-- TASK PROMPT --
Find the word "PlugIn" in the records and copy every line where it occurs.
*** AVAILABLE RECORDS Section Begins ***
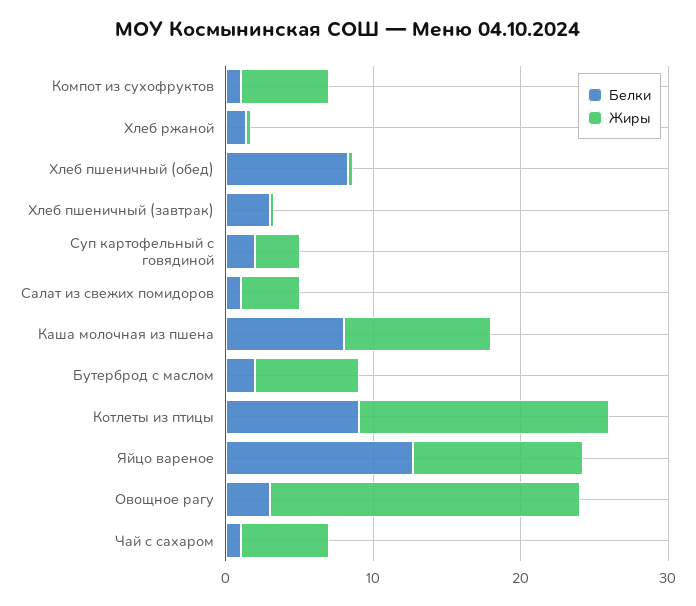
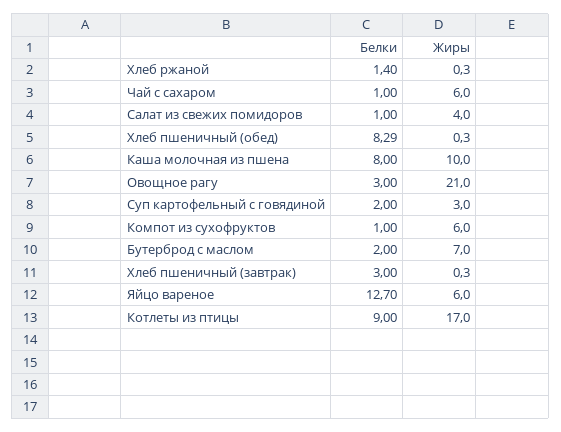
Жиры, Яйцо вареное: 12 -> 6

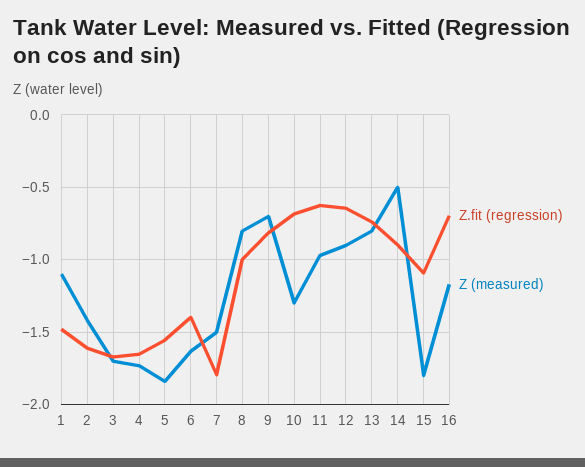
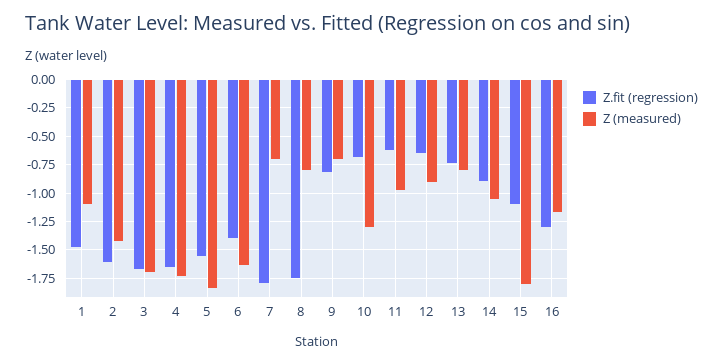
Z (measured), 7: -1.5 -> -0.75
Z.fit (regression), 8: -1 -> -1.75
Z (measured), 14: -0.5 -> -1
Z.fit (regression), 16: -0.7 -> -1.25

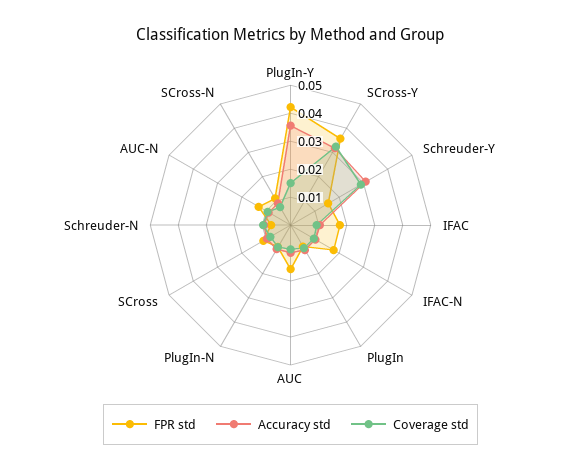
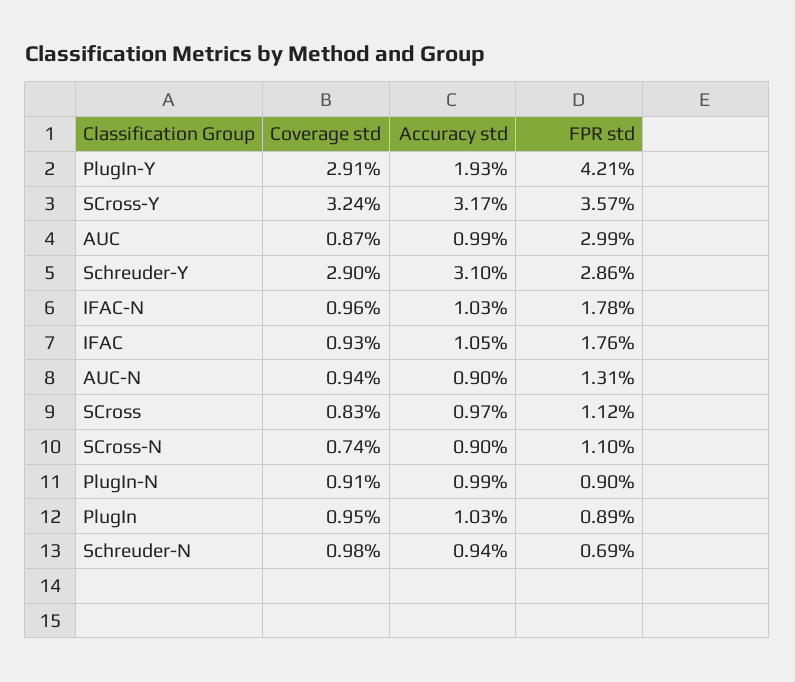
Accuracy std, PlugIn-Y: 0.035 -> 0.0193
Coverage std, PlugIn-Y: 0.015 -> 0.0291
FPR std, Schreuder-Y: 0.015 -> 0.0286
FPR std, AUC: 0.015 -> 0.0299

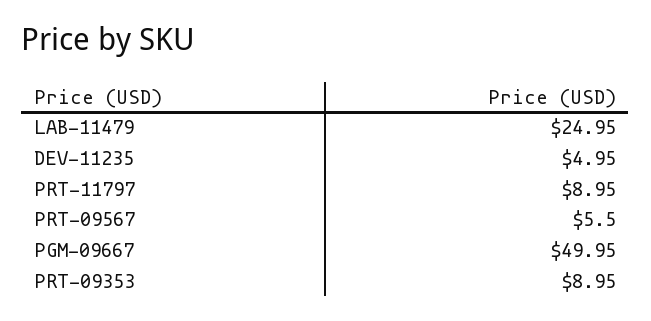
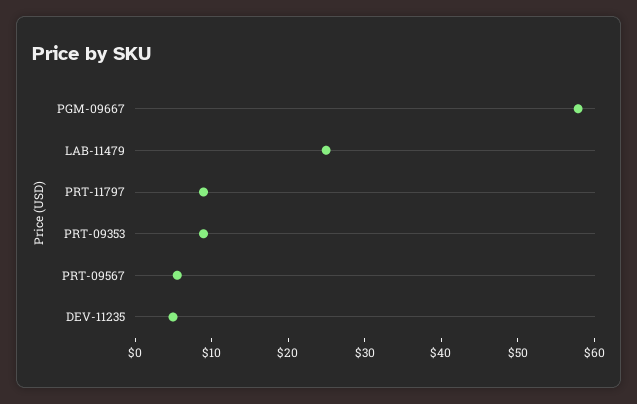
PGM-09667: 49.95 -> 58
*** AVAILABLE RECORDS Section Ends ***
-- REPLY TO THE EXERCISE --
Accuracy std, PlugIn-Y: 0.035 -> 0.0193
Coverage std, PlugIn-Y: 0.015 -> 0.0291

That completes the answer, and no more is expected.